On Mon, Nov 26, 2018 at 15:16:00 +0000, Alex Bennée wrote:
> Emilio G. Cota <[email protected]> writes:
(snip)
> > + if (tb_trans_cb && first_pass) {
> > + qemu_plugin_tb_trans_cb(cpu, plugin_tb);
> > + first_pass = false;
> > + goto translate;
> > + }
>
> So the only reason we are doing this two pass tango is to ensure the
> plugin can insert TCG ops before the actual translation has occurred?
Not only. The idea is to provide plugins with well-defined TBs,
i.e. the instruction sizes and contents can be queried by the plugin
before the plugin decides how/where to instrument the TB.
Since in the targets we generate TCG code and also generate
host code in a single shot (TranslatorOps.translate_insn),
the 2-pass approach is a workaround to first get the
well-defined TB, and in the second pass inject the instrumentation
in the appropriate places.
This is a bit of a waste but given that it only happens at
translate time, it can have negligible performance impact --
I measured a 0.13% gmean slowdown for SPEC06int.

### TASK REQUIREMENTS
**1.** In the QEMU plugin discussion, what slowdown was measured for SPEC06int?
**2.** Rewrite the part of the QEMU plugin discussion that opens with the words containing "On Mon, Nov" and closes with "instrument the TB.", swapping "well-defined" for "fully known".
**3.** Extend the QEMU plugin discussion past its final sentence, keeping the same voice and topic.
You won't need the items that come next.

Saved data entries
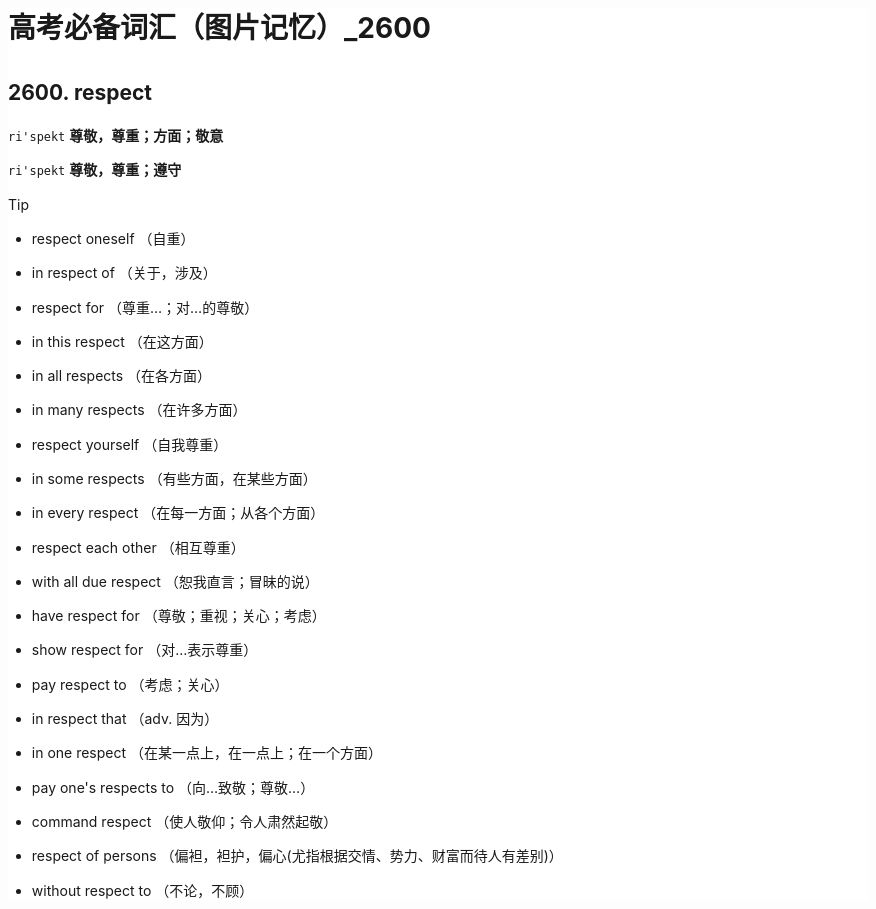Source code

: # 高考必备词汇（图片记忆）_2600

## 2600. respect

`ri'spekt`  **尊敬，尊重；方面；敬意**

`ri'spekt`  **尊敬，尊重；遵守**

> [!TIP]
>
> - respect oneself （自重）
>
> - in respect of （关于，涉及）
>
> - respect for （尊重…；对…的尊敬）
>
> - in this respect （在这方面）
>
> - in all respects （在各方面）
>
> - in many respects （在许多方面）
>
> - respect yourself （自我尊重）
>
> - in some respects （有些方面，在某些方面）
>
> - in every respect （在每一方面；从各个方面）
>
> - respect each other （相互尊重）
>
> - with all due respect （恕我直言；冒昧的说）
>
> - have respect for （尊敬；重视；关心；考虑）
>
> - show respect for （对…表示尊重）
>
> - pay respect to （考虑；关心）
>
> - in respect that （adv. 因为）
>
> - in one respect （在某一点上，在一点上；在一个方面）
>
> - pay one's respects to （向…致敬；尊敬…）
>
> - command respect （使人敬仰；令人肃然起敬）
>
> - respect of persons （偏袒，袒护，偏心(尤指根据交情、势力、财富而待人有差别)）
>
> - without respect to （不论，不顾）
>
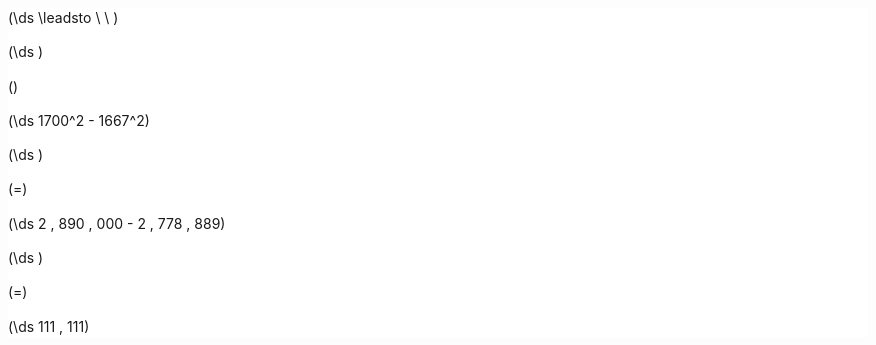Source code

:


\(\ds \leadsto \ \ \)





\(\ds \)

\(\)







\(\ds 1700^2 - 1667^2\)




















\(\ds \)

\(=\)







\(\ds 2 \, 890 \, 000 - 2 \, 778 \, 889\)




















\(\ds \)

\(=\)







\(\ds 111 \, 111\)

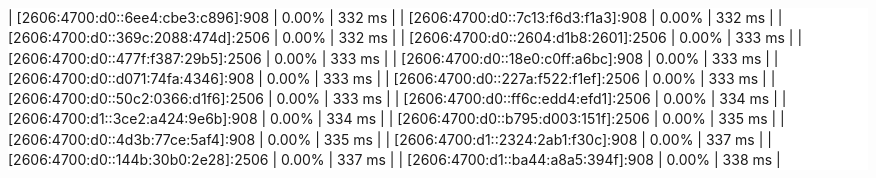 | [2606:4700:d0::6ee4:cbe3:c896]:908 | 0.00% | 332 ms |
| [2606:4700:d0::7c13:f6d3:f1a3]:908 | 0.00% | 332 ms |
| [2606:4700:d0::369c:2088:474d]:2506 | 0.00% | 332 ms |
| [2606:4700:d0::2604:d1b8:2601]:2506 | 0.00% | 333 ms |
| [2606:4700:d0::477f:f387:29b5]:2506 | 0.00% | 333 ms |
| [2606:4700:d0::18e0:c0ff:a6bc]:908 | 0.00% | 333 ms |
| [2606:4700:d0::d071:74fa:4346]:908 | 0.00% | 333 ms |
| [2606:4700:d0::227a:f522:f1ef]:2506 | 0.00% | 333 ms |
| [2606:4700:d0::50c2:0366:d1f6]:2506 | 0.00% | 333 ms |
| [2606:4700:d0::ff6c:edd4:efd1]:2506 | 0.00% | 334 ms |
| [2606:4700:d1::3ce2:a424:9e6b]:908 | 0.00% | 334 ms |
| [2606:4700:d0::b795:d003:151f]:2506 | 0.00% | 335 ms |
| [2606:4700:d0::4d3b:77ce:5af4]:908 | 0.00% | 335 ms |
| [2606:4700:d1::2324:2ab1:f30c]:908 | 0.00% | 337 ms |
| [2606:4700:d0::144b:30b0:2e28]:2506 | 0.00% | 337 ms |
| [2606:4700:d1::ba44:a8a5:394f]:908 | 0.00% | 338 ms |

### SOLVED PROBLEMS
**1.** A 0.13% gmean slowdown.

**2.**
On Mon, Nov 26, 2018 at 15:16:00 +0000, Alex Bennée wrote:
> Emilio G. Cota <[email protected]> writes:
(snip)
> > + if (tb_trans_cb && first_pass) {
> > + qemu_plugin_tb_trans_cb(cpu, plugin_tb);
> > + first_pass = false;
> > + goto translate;
> > + }
>
> So the only reason we are doing this two pass tango is to ensure the
> plugin can insert TCG ops before the actual translation has occurred?
Not only. The idea is to provide plugins with fully known TBs,
i.e. the instruction sizes and contents can be queried by the plugin
before the plugin decides how/where to instrument the TB.

**3.**
> I think we can do better, especially as the internal structures of
> TCGops are implemented as a list so ops and be inserted before and after
> other ops. This is currently only done by the optimiser at the moment,
> see:
>
> TCGOp *tcg_op_insert_before(TCGContext *s, TCGOp *op, TCGOpcode opc, int
> narg);
> TCGOp *tcg_op_insert_after(TCGContext *s, TCGOp *op, TCGOpcode opc, int
> narg);
>
> and all the base tcg ops end up going to tcg_emit_op which just appends
> to the tail. But if we can come up with a neater way to track the op
> used before the current translated expression we could do away with two
> phases translation completely.
This list of ops is generated via TranslatorOps.translate_insn.
Unfortunately, this function also defines the guest insns that form the TB.
Decoupling the two actions ("define the TB" and "translate to TCG ops")
would be ideal, but I didn't want to rewrite all the target translators
in QEMU, and opted instead for the 2-pass approach as a compromise.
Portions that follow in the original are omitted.